Callback Script Example (`/opt/patroni/scripts/on_role_change.sh`)

This script will be executed on the node that changes its role (e.g., from replica to primary). It needs to trigger an update of application configuration or restart application services.

#!/bin/bash

ROLE=$1
CLUSTER_NAME=$2
ETCD_HOSTS="$3" # Comma-separated list of etcd hosts

# Function to get the current primary IP from Patroni API
get_primary_ip() {
    # Iterate through Patroni REST API endpoints to find the primary
    # This is a simplified example; a more robust solution might query etcd directly
    # or have a dedicated service discovery mechanism.
    # For simplicity, we assume Patroni REST API is accessible on each node.
    # A better approach would be to query etcd for the leader key.
    local leader_key="/service/shopify-pg-cluster/leader"
    local leader_info=$(etcdctl --endpoints="$ETCD_HOSTS" get "$leader_key" --print-value-only 2>&1)
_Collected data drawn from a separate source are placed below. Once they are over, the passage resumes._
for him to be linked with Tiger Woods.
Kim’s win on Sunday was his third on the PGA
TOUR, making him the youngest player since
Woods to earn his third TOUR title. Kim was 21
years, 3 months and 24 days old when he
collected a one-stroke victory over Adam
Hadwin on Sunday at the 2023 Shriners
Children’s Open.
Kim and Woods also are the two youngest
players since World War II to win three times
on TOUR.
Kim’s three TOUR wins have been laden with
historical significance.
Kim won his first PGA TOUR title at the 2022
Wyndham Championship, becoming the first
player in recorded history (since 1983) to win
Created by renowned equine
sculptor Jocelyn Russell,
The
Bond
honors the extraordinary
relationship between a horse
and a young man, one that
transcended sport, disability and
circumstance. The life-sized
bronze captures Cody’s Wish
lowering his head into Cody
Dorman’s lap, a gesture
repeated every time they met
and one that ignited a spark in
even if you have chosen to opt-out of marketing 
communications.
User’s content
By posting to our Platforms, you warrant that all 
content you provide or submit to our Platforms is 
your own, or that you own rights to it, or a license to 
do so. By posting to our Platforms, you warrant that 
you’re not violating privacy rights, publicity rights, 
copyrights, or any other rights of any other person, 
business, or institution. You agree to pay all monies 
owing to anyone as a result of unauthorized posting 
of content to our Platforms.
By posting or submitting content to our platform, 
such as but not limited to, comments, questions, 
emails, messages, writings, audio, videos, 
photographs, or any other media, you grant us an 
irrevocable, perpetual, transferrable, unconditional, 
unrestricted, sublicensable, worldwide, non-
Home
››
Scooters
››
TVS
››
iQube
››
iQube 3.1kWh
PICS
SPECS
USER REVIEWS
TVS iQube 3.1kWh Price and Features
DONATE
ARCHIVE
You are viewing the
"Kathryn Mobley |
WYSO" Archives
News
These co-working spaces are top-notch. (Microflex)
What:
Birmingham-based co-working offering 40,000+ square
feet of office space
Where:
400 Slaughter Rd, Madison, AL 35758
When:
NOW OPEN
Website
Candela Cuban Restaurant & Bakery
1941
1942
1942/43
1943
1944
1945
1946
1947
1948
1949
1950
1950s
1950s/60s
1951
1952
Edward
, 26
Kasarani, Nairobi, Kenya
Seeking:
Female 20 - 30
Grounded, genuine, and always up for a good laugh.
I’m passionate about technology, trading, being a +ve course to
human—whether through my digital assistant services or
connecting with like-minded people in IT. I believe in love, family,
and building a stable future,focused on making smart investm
    if [[ $? -eq 0 && -n "$leader_info" ]]; then
        echo "$leader_info" | jq -r '.host' | sed 's/:.*//'
    else
        echo ""
    fi
}

# Function to update application configuration (e.g., .env file)
update_app_config() {
    local primary_ip=$1
    if [ -z "$primary_ip" ]; then
        echo "Error: Could not determine primary PostgreSQL IP."
        exit 1
    fi

    echo "Detected PostgreSQL primary change. New primary IP: $primary_ip"
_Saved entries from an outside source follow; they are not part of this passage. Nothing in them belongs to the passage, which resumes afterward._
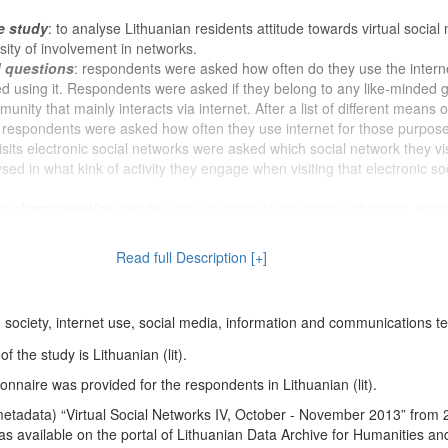
e study
: to analyse Lithuanian residents attitude towards virtual social
sity of involvement in networks.
d questions
: respondents were asked how often do they use the intern
ed using it. Respondents were asked if they belong to any like-minded 
nity that mainly interacts via internet. After a list of different means o
respondents were asked how often they use internet for those purpose
its electronic social networks were asked which social network they vis
ysed in what kink of activity they engage when visiting that electronic so
 characteristics
: gender, age, duration of education, education, em
ndent and his / her husband / wife / permanent partner, profession (occu
ion membership, religion, participation in religious rites, political views,
Read full Description [+]
 voting in the last Seimas elections, nationality, household size, respon
verage monthly household income, marital status, place of residence,
lity of life, change in living conditions, received social benefits, received
on society, internet use, social media, information and communications 
living relatives.
 the study is Lithuanian (lit).
nnaire was provided for the respondents in Lithuanian (lit).
etadata) “Virtual Social Networks IV, October - November 2013” from
s available on the portal of Lithuanian Data Archive for Humanities an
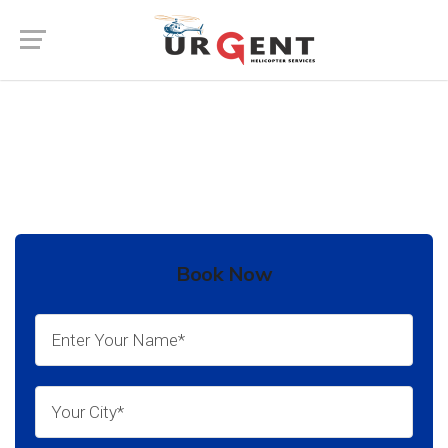
Air Ambulance Service in Jalore
Book Now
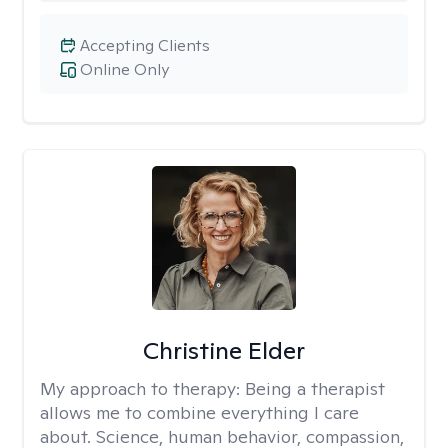
Accepting Clients
Online Only
Christine Elder
My approach to therapy:
Being a therapist
allows me to combine everything I care
about. Science, human behavior, compassion,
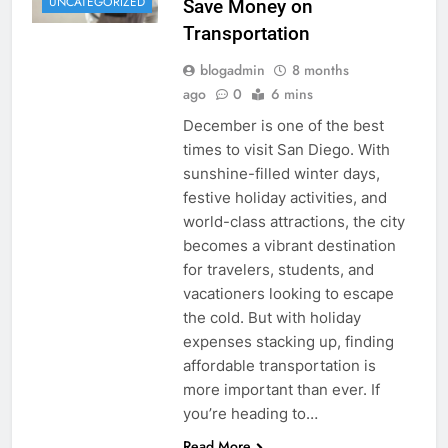
UNCATEGORIZED
Save Money on
Transportation
blogadmin
8 months
ago
0
6 mins
December is one of the best
times to visit San Diego. With
sunshine-filled winter days,
festive holiday activities, and
world-class attractions, the city
becomes a vibrant destination
for travelers, students, and
vacationers looking to escape
the cold. But with holiday
expenses stacking up, finding
affordable transportation is
more important than ever. If
you’re heading to…
Read More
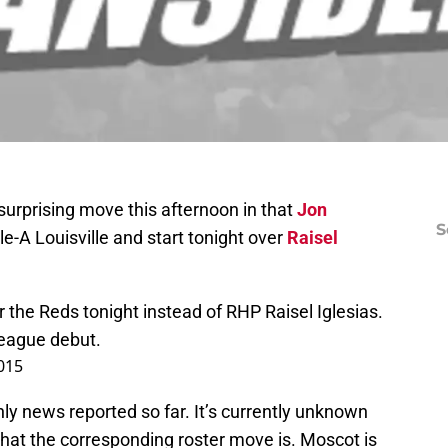
urprising move this afternoon in that
Jon
S
e-A Louisville and start tonight over
Raisel
r the Reds tonight instead of RHP Raisel Iglesias.
League debut.
2015
nly news reported so far. It’s currently unknown
what the corresponding roster move is. Moscot is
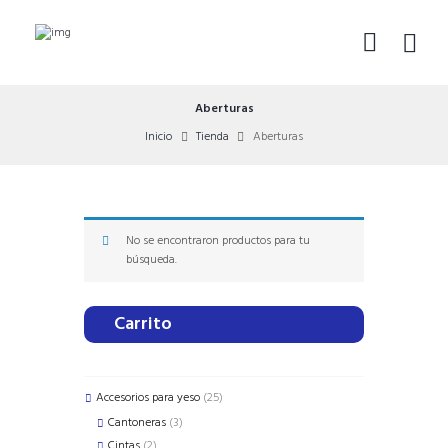
Aberturas
Inicio
Tienda
Aberturas
No se encontraron productos para tu
búsqueda.
Carrito
25
Accesorios para yeso
25
products
3
Cantoneras
3
products
2
Cintas
2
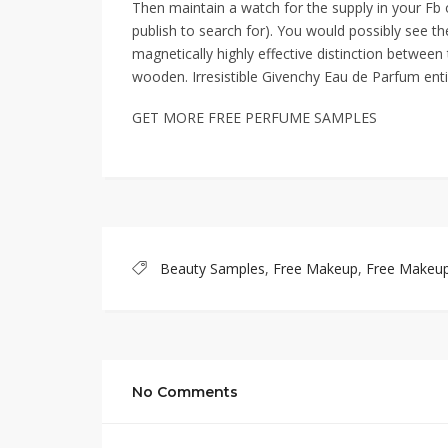
Then maintain a watch for the supply in your Fb
publish to search for). You would possibly see th
magnetically highly effective distinction betwee
wooden. Irresistible Givenchy Eau de Parfum entice
GET MORE FREE PERFUME SAMPLES
Beauty Samples
,
Free Makeup
,
Free Makeu
No Comments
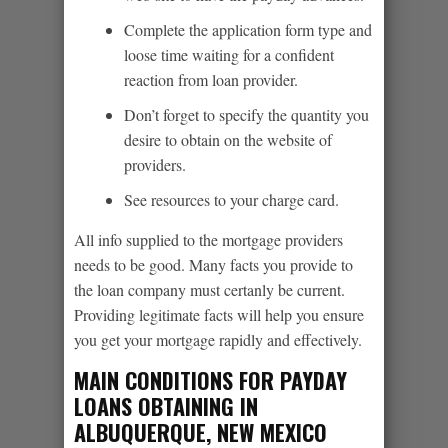
Complete the application form type and
loose time waiting for a confident
reaction from loan provider.
Don’t forget to specify the quantity you
desire to obtain on the website of
providers.
See resources to your charge card.
All info supplied to the mortgage providers
needs to be good. Many facts you provide to
the loan company must certanly be current.
Providing legitimate facts will help you ensure
you get your mortgage rapidly and effectively.
MAIN CONDITIONS FOR PAYDAY
LOANS OBTAINING IN
ALBUQUERQUE, NEW MEXICO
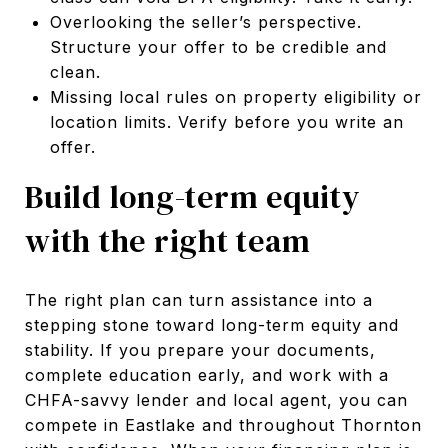
Overlooking the seller’s perspective.
Structure your offer to be credible and
clean.
Missing local rules on property eligibility or
location limits. Verify before you write an
offer.
Build long-term equity
with the right team
The right plan can turn assistance into a
stepping stone toward long-term equity and
stability. If you prepare your documents,
complete education early, and work with a
CHFA-savvy lender and local agent, you can
compete in Eastlake and throughout Thornton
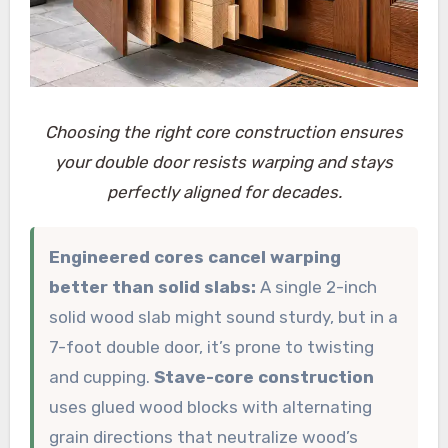
Choosing the right core construction ensures
your double door resists warping and stays
perfectly aligned for decades.
Engineered cores cancel warping
better than solid slabs:
A single 2-inch
solid wood slab might sound sturdy, but in a
7-foot double door, it’s prone to twisting
and cupping.
Stave-core construction
uses glued wood blocks with alternating
grain directions that neutralize wood’s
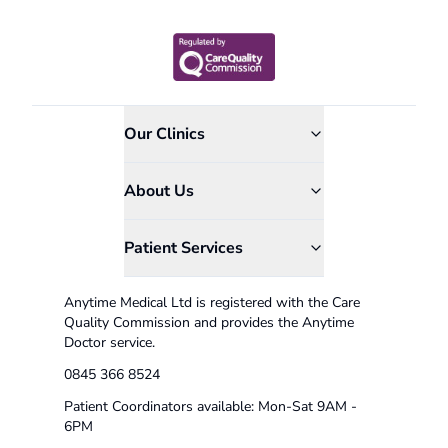
Our Clinics
About Us
Patient Services
Anytime Medical Ltd is registered with the Care
Quality Commission and provides the Anytime
Doctor service.
0845 366 8524
Patient Coordinators available: Mon-Sat 9AM -
6PM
    # Example: Update .env file for a Laravel application
    # This requires the application to be configured to read DB_HOST from .env
    if [ -f "/var/www/shopify-app/.env" ]; then
        sed -i "s/^DB_HOST=.*/DB_HOST=$primary_ip/" "/var/www/shopify-app/.env"
        echo "Updated DB_HOST in /var/www/shopify-app/.env"
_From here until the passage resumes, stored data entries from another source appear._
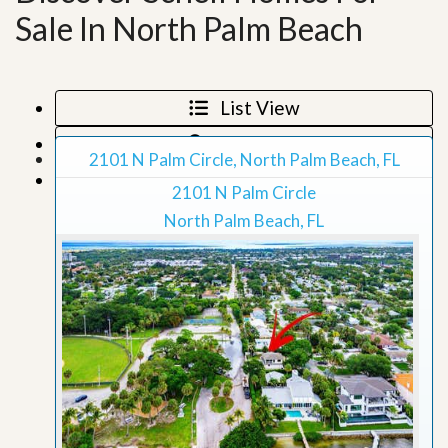
Sale In North Palm Beach
List View
Map View
2101 N Palm Circle, North Palm Beach, FL
Grid View
2101 N Palm Circle
North Palm Beach, FL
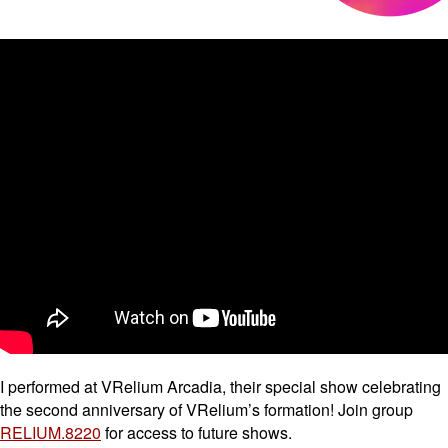
I performed at VRelium Arcadia, their special show celebrating
the second anniversary of VRelium’s formation! Join group
RELIUM.8220
for access to future shows.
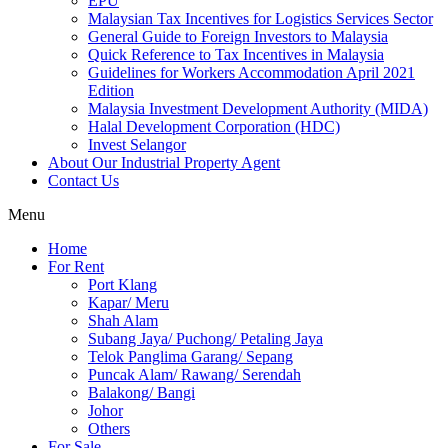
EPU
Malaysian Tax Incentives for Logistics Services Sector
General Guide to Foreign Investors to Malaysia
Quick Reference to Tax Incentives in Malaysia
Guidelines for Workers Accommodation April 2021
Edition
Malaysia Investment Development Authority (MIDA)
Halal Development Corporation (HDC)
Invest Selangor
About Our Industrial Property Agent
Contact Us
Menu
Home
For Rent
Port Klang
Kapar/ Meru
Shah Alam
Subang Jaya/ Puchong/ Petaling Jaya
Telok Panglima Garang/ Sepang
Puncak Alam/ Rawang/ Serendah
Balakong/ Bangi
Johor
Others
For Sale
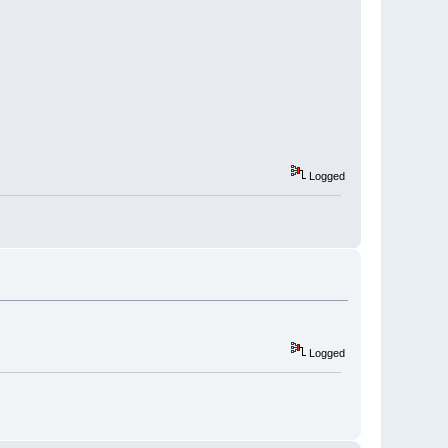
Logged
Logged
        # Optionally, clear cache or restart services
        # cd /var/www/shopify-app && php artisan config:cache && sudo systemctl restart php-fpm
    else
        echo "Warning: .env file not found at /var/www/shopify-app/.env. Manual intervention may be required."
    fi
}

# Main logic
if [ "$ROLE" == "master" ]; then
    # This node has become the primary
    PRIMARY_IP=$(get_primary_ip)
    update_app_config "$PRIMARY_IP"
    # Potentially restart application services here if not handled by config:cache
    # sudo systemctl restart your-app-service
elif [ "$ROLE" == "replica" ]; then
    # This node has become a replica
    echo "Node $HOSTNAME is now a replica."
    # No action needed for application config, as it points to NodeBalancer
fi

exit 0

Make the script executable and add it to your Patroni configuration:

# ... within patroni.yml ...
callbacks:
  on_role_change: /opt/patroni/scripts/on_role_change.sh

The get_primary_ip function in the script is a simplified example. A more robust approach would involve querying etcd directly for the leader key or using a dedicated service discovery tool. The script assumes etcdctl is installed and configured to reach the etcd cluster. The update_app_config function demonstrates updating a Laravel .env file. Adjust this part based on your application’s configuration management strategy.

Orchestrating Application Restarts

After the configuration is updated, application services might need to be restarted to pick up the new database host. This can be done directly within the callback script or orchestrated by a configuration management tool like Ansible or Chef. For immediate effect, a `systemctl restart` command for your application’s service (e.g., `php-fpm`, `gunicorn`, `uwsgi`) can be added to the callback script.

Testing and Validation

Thorough testing is paramount. Simulate failures by:

Stopping the PostgreSQL process on the primary node.
Stopping the Patroni process on the primary node.
Simulating network partitions between PostgreSQL nodes and etcd.
Restarting the NodeBalancer health check interval to observe failover timing.

Monitor etcd, Patroni logs, PostgreSQL logs, and application logs during these tests to ensure the failover is smooth and the application correctly reconnects to the new primary. Verify that the NodeBalancer correctly directs traffic only to the active primary.